━━ Data to examine
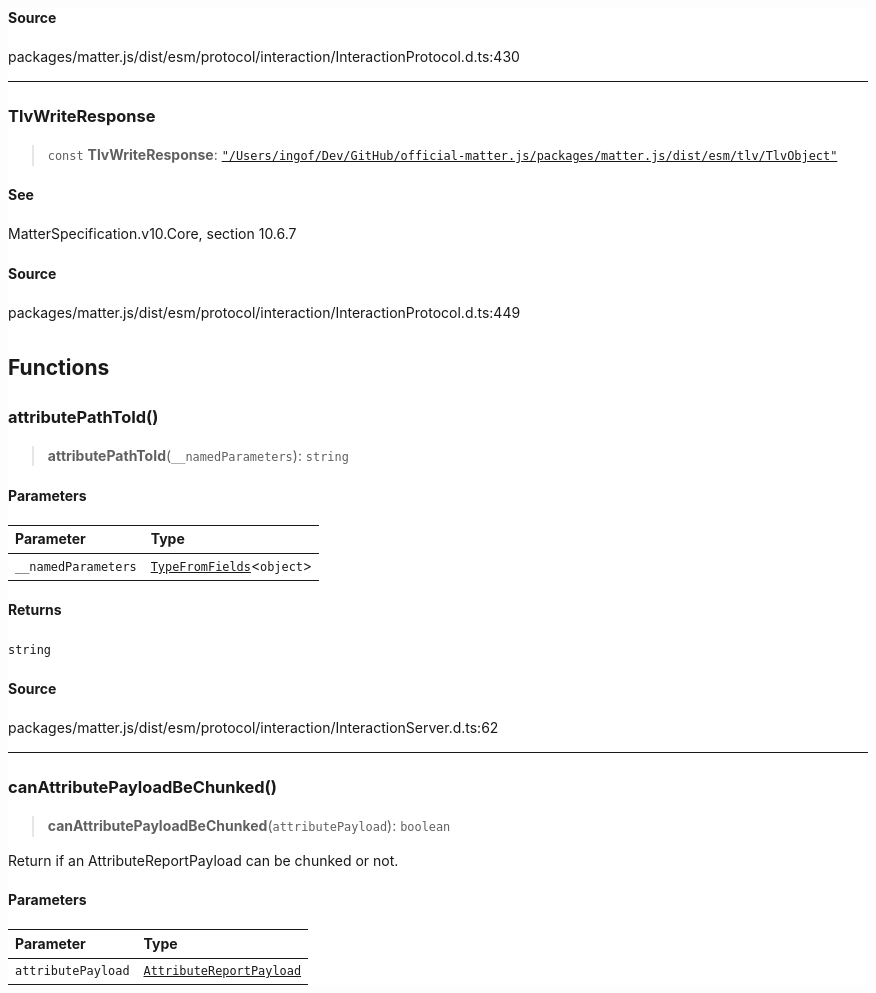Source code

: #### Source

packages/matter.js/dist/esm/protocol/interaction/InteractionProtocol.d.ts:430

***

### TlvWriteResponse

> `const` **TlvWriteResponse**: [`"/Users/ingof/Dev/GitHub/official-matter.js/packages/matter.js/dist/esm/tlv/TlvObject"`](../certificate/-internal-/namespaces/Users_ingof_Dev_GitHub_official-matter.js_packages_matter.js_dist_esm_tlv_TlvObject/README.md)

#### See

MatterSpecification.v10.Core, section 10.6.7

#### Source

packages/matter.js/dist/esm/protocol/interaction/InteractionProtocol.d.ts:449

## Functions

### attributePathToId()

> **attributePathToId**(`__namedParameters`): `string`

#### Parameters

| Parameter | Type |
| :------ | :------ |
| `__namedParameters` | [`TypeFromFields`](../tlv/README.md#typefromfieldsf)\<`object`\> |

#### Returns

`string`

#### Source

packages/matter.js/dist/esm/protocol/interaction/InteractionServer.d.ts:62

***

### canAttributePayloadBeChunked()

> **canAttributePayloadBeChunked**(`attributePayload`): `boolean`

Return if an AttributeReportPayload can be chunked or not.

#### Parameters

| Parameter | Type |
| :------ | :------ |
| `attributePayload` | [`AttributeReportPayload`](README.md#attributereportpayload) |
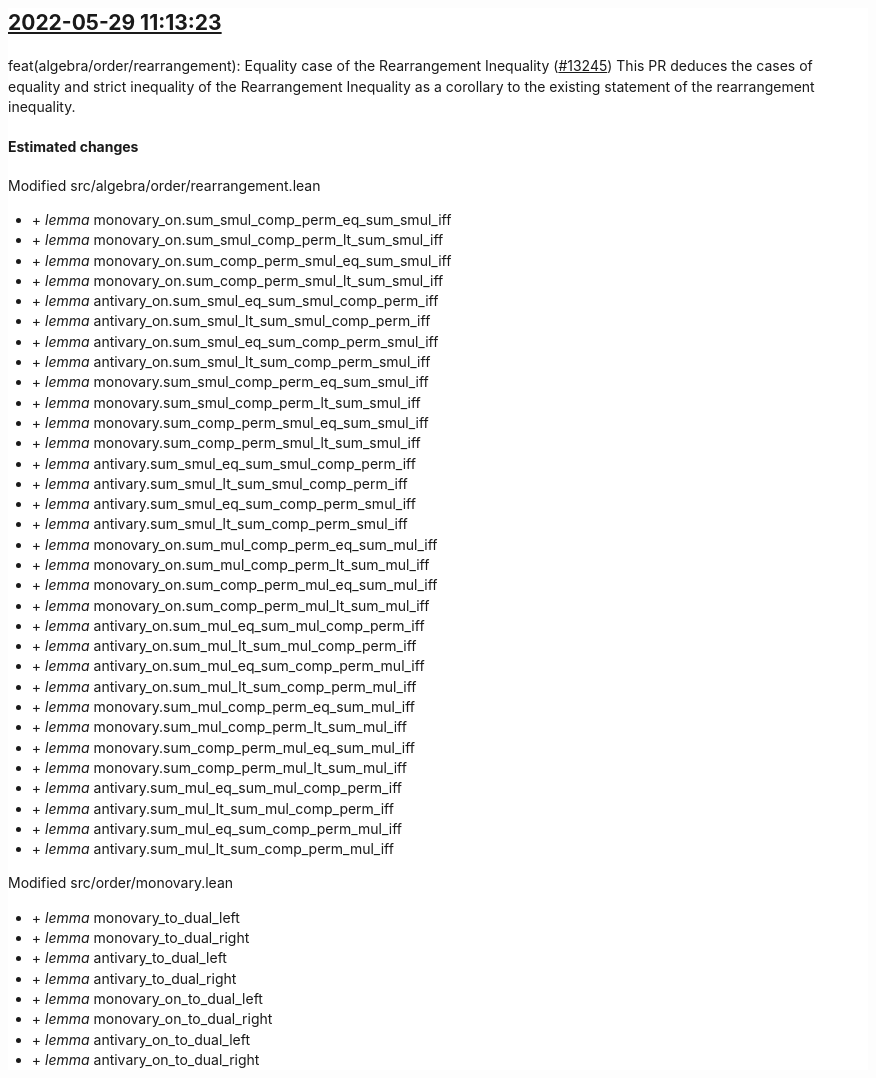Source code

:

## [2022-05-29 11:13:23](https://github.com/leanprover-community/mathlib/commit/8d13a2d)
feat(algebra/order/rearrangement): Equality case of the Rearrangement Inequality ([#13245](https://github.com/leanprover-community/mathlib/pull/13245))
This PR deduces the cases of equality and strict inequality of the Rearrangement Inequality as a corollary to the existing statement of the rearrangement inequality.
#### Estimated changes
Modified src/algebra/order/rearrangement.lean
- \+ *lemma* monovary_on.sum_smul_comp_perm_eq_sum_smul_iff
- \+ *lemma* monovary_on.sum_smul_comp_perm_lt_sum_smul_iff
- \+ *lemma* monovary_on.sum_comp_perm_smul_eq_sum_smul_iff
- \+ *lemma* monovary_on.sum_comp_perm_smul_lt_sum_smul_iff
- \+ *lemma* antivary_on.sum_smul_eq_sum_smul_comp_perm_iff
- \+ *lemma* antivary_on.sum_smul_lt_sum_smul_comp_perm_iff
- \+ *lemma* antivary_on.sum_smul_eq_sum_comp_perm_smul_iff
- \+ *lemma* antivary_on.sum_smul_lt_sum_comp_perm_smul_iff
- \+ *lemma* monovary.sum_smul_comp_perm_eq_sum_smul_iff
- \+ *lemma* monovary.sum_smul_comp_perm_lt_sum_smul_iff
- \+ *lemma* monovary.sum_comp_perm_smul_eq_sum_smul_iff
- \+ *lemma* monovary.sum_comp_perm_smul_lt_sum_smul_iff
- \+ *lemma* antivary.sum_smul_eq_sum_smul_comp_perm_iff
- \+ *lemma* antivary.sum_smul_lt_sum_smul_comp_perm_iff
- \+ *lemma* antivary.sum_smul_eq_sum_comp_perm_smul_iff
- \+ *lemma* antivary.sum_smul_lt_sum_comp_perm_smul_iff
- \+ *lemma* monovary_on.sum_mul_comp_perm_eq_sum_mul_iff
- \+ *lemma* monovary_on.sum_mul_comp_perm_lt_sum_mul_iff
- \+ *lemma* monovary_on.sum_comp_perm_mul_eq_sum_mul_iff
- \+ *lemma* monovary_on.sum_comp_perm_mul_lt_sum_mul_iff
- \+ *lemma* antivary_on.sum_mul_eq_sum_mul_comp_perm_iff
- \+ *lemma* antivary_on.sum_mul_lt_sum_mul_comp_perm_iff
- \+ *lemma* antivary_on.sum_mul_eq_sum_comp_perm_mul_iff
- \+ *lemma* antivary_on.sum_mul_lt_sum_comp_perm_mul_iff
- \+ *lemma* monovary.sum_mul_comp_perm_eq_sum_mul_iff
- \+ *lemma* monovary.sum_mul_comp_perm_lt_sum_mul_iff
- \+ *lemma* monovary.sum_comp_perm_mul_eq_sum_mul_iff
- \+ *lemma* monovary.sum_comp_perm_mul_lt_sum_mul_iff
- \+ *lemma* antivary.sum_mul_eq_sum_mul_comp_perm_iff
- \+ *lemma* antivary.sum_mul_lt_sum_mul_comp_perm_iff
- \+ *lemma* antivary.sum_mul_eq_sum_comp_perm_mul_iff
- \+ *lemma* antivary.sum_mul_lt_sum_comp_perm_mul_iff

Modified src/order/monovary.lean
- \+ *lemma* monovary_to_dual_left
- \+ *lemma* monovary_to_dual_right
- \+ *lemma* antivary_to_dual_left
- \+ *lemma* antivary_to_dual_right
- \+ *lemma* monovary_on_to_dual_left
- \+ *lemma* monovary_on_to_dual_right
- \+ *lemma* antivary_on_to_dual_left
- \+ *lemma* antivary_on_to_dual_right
━━━━
━━ Data to examine
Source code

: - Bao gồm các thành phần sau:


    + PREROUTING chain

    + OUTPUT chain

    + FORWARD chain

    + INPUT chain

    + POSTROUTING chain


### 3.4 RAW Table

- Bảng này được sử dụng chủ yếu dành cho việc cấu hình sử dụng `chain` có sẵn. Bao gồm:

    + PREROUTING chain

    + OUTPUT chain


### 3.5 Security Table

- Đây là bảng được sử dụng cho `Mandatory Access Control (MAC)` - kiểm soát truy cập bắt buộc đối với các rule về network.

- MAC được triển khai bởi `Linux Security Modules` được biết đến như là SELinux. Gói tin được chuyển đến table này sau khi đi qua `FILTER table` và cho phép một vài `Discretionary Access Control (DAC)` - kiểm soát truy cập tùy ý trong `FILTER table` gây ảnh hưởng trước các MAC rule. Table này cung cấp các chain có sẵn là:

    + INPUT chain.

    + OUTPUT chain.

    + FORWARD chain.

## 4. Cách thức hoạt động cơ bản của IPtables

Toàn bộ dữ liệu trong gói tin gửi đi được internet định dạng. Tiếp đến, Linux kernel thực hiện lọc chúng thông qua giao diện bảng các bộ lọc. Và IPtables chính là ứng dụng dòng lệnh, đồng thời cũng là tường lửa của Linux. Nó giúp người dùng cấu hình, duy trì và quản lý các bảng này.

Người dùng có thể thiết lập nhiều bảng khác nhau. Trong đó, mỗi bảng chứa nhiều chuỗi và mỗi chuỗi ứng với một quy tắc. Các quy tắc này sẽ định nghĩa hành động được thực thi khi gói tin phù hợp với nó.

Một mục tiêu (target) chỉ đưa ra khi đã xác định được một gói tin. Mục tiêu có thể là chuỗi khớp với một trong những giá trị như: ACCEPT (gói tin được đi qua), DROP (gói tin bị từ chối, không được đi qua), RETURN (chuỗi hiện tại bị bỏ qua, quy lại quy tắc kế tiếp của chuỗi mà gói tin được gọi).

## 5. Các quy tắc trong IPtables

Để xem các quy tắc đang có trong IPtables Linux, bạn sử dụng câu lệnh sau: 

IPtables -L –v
━━━━
━━ Data to examine
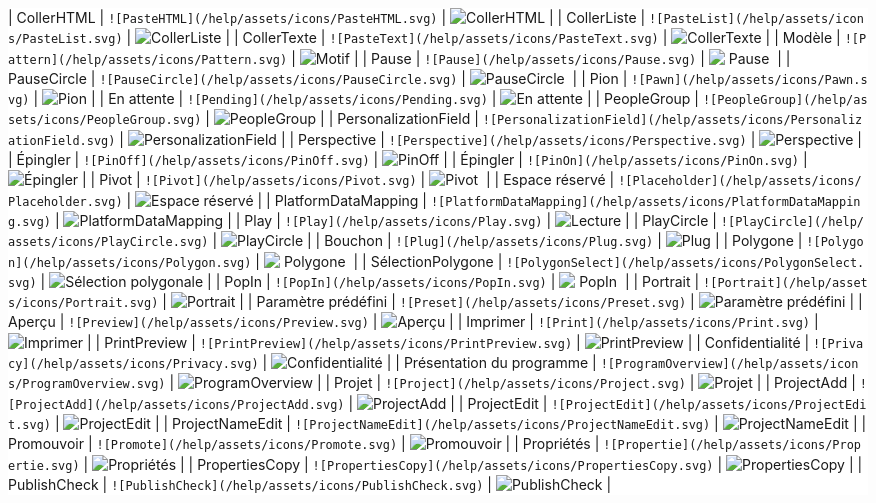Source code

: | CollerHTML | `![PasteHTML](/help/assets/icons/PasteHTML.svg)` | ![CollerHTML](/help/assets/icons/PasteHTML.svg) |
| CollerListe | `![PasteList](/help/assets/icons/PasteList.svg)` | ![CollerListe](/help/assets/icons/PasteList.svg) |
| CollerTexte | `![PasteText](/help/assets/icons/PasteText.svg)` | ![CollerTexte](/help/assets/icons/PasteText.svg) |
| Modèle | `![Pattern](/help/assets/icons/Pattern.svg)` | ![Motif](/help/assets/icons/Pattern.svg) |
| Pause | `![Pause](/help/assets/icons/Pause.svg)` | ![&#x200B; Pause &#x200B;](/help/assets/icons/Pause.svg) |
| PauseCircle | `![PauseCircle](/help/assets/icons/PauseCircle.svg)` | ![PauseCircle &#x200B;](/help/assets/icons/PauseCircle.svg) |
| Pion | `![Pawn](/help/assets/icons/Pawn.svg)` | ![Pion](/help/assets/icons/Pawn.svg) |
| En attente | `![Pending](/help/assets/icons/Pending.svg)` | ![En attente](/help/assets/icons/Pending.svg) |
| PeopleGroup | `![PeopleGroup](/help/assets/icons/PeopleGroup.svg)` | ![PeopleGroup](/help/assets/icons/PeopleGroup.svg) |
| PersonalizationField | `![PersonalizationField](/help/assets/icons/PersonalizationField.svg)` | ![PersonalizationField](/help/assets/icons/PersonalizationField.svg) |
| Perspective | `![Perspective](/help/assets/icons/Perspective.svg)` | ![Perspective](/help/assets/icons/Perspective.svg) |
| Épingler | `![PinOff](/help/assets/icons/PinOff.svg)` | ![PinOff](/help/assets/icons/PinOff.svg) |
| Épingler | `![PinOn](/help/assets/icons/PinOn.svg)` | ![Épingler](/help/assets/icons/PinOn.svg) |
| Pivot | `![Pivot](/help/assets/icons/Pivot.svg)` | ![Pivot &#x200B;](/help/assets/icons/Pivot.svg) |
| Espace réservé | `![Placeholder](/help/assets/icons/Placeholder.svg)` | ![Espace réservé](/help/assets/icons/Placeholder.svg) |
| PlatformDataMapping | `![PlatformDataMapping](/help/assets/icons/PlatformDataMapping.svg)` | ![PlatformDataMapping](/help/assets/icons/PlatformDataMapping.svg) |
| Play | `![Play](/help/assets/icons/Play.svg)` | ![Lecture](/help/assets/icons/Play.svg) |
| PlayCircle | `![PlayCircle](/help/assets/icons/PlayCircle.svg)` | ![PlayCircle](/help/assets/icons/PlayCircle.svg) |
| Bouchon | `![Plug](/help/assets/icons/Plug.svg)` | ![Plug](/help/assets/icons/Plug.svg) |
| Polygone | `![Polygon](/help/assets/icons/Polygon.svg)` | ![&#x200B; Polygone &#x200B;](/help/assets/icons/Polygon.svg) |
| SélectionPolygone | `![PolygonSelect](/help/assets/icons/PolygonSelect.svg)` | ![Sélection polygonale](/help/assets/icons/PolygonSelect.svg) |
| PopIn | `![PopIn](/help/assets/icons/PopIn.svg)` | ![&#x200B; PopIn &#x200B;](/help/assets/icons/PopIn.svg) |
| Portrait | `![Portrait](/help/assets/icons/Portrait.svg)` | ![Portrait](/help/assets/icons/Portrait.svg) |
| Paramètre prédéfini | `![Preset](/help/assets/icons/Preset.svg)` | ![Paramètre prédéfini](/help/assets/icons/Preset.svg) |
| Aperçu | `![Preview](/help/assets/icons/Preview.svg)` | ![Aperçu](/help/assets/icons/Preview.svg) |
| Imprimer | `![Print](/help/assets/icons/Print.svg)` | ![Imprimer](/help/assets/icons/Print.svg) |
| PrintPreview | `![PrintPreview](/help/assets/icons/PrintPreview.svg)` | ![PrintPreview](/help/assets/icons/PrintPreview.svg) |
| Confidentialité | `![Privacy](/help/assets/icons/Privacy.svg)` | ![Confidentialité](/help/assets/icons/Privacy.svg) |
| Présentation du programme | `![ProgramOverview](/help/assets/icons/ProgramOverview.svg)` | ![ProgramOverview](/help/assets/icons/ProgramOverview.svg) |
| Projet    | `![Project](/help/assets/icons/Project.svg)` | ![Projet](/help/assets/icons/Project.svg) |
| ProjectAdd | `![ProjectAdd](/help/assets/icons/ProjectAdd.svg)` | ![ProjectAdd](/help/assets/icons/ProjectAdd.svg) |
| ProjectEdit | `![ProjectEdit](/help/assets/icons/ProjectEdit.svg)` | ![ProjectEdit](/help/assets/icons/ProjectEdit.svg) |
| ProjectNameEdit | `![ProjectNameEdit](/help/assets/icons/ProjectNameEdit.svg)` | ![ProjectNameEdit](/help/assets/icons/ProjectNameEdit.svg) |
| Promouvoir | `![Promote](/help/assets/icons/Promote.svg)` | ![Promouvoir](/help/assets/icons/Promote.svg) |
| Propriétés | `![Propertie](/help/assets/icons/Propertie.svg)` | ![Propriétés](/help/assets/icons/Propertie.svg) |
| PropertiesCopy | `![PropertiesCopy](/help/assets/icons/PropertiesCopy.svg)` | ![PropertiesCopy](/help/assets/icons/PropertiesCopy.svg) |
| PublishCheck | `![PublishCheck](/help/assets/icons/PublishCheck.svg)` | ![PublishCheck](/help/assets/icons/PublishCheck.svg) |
━━━━
Task goal -
Convert the stretch of the listing from the line containing "## 5. Các quy tắc trong IPtables" through the line containing "IPtables -L –v" into a numbered list, omitting any blank lines.

Response to the exercise -
1. ## 5. Các quy tắc trong IPtables
2. Để xem các quy tắc đang có trong IPtables Linux, bạn sử dụng câu lệnh sau: 
3. IPtables -L –v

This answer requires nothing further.